[Records from a dataset]
◇ ◇ ◇ ◇ ◇ ◇ ◇

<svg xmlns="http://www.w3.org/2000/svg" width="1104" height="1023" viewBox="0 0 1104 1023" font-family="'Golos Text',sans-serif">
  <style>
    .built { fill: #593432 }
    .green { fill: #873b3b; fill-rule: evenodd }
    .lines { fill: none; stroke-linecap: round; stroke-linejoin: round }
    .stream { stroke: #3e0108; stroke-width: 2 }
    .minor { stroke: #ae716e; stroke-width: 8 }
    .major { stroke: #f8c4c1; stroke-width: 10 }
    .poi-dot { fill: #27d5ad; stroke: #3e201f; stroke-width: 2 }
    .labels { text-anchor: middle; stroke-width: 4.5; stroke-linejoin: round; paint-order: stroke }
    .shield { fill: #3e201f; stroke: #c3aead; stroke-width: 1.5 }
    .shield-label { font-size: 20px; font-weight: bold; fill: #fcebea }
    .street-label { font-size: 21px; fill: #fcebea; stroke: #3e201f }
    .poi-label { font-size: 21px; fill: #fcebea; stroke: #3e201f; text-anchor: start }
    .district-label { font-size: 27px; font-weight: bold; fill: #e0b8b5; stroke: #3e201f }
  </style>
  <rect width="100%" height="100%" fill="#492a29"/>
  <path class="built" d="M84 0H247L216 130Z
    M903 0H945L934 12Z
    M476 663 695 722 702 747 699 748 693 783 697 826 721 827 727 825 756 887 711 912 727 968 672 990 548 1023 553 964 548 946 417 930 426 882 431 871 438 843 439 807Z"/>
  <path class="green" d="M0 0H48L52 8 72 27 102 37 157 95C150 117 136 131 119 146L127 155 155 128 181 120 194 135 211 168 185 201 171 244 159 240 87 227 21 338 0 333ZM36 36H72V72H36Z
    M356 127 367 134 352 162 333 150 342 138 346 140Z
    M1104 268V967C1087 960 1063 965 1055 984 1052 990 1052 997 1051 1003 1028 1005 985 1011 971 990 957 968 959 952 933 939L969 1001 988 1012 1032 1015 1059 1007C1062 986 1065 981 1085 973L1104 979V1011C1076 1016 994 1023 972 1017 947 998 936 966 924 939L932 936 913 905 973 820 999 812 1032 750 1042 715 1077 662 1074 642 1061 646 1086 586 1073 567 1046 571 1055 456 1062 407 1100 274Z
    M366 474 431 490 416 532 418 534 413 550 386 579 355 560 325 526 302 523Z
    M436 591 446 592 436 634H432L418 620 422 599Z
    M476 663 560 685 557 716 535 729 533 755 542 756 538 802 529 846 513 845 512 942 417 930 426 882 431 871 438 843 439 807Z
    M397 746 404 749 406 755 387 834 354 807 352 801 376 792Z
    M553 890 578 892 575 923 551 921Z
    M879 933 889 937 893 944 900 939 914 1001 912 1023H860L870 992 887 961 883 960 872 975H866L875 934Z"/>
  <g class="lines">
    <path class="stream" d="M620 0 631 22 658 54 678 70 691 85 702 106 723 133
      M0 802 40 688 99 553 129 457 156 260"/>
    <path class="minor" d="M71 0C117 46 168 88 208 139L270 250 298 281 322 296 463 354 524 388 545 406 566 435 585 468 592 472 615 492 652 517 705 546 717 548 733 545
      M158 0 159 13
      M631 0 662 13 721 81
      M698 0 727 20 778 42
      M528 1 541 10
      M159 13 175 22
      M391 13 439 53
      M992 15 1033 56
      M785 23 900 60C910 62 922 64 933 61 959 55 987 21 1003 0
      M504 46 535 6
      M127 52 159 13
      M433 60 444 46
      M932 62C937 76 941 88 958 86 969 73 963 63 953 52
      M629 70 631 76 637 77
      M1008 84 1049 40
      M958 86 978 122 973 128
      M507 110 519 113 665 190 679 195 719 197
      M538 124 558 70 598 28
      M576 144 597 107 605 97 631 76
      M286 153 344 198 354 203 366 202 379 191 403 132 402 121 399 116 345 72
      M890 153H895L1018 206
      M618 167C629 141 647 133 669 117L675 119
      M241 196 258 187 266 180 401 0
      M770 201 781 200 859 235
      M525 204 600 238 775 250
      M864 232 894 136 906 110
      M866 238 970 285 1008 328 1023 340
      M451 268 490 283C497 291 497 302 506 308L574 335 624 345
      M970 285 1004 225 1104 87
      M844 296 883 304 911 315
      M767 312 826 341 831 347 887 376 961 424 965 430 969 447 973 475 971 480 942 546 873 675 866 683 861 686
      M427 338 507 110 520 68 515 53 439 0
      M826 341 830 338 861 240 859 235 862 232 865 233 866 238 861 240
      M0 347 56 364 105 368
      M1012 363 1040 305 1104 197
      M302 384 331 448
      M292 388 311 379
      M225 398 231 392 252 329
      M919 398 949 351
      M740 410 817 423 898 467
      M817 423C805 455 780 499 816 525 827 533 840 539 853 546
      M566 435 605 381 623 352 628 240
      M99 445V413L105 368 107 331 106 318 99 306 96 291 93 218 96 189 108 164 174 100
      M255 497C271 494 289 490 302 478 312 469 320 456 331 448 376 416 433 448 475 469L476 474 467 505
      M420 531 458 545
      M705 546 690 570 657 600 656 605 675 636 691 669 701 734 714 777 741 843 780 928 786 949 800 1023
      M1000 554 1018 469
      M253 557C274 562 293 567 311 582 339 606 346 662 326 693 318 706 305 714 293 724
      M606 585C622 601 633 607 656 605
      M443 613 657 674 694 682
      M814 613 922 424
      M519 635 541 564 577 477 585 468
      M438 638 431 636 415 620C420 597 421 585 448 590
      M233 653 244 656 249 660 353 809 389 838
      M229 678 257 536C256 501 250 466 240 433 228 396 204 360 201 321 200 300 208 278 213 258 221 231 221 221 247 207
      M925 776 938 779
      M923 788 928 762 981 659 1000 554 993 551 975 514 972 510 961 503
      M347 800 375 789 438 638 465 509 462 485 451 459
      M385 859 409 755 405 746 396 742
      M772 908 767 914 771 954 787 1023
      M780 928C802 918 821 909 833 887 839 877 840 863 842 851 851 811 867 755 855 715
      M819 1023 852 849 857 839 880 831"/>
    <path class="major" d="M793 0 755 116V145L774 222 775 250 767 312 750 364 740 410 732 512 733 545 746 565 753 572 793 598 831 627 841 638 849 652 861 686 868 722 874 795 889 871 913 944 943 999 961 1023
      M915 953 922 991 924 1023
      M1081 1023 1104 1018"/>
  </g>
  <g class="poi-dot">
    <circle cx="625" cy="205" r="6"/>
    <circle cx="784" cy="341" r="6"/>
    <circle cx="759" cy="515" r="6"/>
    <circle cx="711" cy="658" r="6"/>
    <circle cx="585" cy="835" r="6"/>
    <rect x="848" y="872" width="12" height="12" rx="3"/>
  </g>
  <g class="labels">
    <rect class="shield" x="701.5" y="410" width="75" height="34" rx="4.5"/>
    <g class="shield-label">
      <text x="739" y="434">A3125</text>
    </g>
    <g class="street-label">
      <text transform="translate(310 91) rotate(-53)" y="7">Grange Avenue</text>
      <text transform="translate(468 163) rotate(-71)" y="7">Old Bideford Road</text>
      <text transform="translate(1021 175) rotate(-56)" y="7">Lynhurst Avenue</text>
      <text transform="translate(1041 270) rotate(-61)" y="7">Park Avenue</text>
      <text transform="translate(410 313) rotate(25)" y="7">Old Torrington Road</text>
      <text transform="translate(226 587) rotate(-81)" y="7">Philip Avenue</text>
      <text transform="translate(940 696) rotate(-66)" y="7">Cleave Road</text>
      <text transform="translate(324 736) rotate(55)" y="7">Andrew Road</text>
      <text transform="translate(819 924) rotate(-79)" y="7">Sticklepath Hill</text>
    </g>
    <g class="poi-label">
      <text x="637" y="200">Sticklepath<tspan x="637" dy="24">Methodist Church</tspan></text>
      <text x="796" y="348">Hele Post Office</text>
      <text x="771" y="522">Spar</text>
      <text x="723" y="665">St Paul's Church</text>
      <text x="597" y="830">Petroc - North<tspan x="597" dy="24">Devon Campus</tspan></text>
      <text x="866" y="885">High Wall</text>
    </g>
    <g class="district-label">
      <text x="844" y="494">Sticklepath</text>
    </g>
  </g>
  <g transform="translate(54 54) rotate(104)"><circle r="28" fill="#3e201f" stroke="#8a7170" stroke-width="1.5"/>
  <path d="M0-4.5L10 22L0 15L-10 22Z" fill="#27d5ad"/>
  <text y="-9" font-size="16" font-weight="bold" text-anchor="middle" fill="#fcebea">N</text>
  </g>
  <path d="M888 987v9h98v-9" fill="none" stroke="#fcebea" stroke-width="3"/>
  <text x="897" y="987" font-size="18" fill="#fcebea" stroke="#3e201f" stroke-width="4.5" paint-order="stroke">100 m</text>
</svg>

◇ ◇ ◇ ◇ ◇ ◇ ◇

• **WORK REQUIRED**: From the records above, give again exactly the lines running from the line with "M158 0 159 13" to the line with "M233 653 244", inclusive.

• **FINISHED TASK**:
      M158 0 159 13
      M631 0 662 13 721 81
      M698 0 727 20 778 42
      M528 1 541 10
      M159 13 175 22
      M391 13 439 53
      M992 15 1033 56
      M785 23 900 60C910 62 922 64 933 61 959 55 987 21 1003 0
      M504 46 535 6
      M127 52 159 13
      M433 60 444 46
      M932 62C937 76 941 88 958 86 969 73 963 63 953 52
      M629 70 631 76 637 77
      M1008 84 1049 40
      M958 86 978 122 973 128
      M507 110 519 113 665 190 679 195 719 197
      M538 124 558 70 598 28
      M576 144 597 107 605 97 631 76
      M286 153 344 198 354 203 366 202 379 191 403 132 402 121 399 116 345 72
      M890 153H895L1018 206
      M618 167C629 141 647 133 669 117L675 119
      M241 196 258 187 266 180 401 0
      M770 201 781 200 859 235
      M525 204 600 238 775 250
      M864 232 894 136 906 110
      M866 238 970 285 1008 328 1023 340
      M451 268 490 283C497 291 497 302 506 308L574 335 624 345
      M970 285 1004 225 1104 87
      M844 296 883 304 911 315
      M767 312 826 341 831 347 887 376 961 424 965 430 969 447 973 475 971 480 942 546 873 675 866 683 861 686
      M427 338 507 110 520 68 515 53 439 0
      M826 341 830 338 861 240 859 235 862 232 865 233 866 238 861 240
      M0 347 56 364 105 368
      M1012 363 1040 305 1104 197
      M302 384 331 448
      M292 388 311 379
      M225 398 231 392 252 329
      M919 398 949 351
      M740 410 817 423 898 467
      M817 423C805 455 780 499 816 525 827 533 840 539 853 546
      M566 435 605 381 623 352 628 240
      M99 445V413L105 368 107 331 106 318 99 306 96 291 93 218 96 189 108 164 174 100
      M255 497C271 494 289 490 302 478 312 469 320 456 331 448 376 416 433 448 475 469L476 474 467 505
      M420 531 458 545
      M705 546 690 570 657 600 656 605 675 636 691 669 701 734 714 777 741 843 780 928 786 949 800 1023
      M1000 554 1018 469
      M253 557C274 562 293 567 311 582 339 606 346 662 326 693 318 706 305 714 293 724
      M606 585C622 601 633 607 656 605
      M443 613 657 674 694 682
      M814 613 922 424
      M519 635 541 564 577 477 585 468
      M438 638 431 636 415 620C420 597 421 585 448 590
      M233 653 244 656 249 660 353 809 389 838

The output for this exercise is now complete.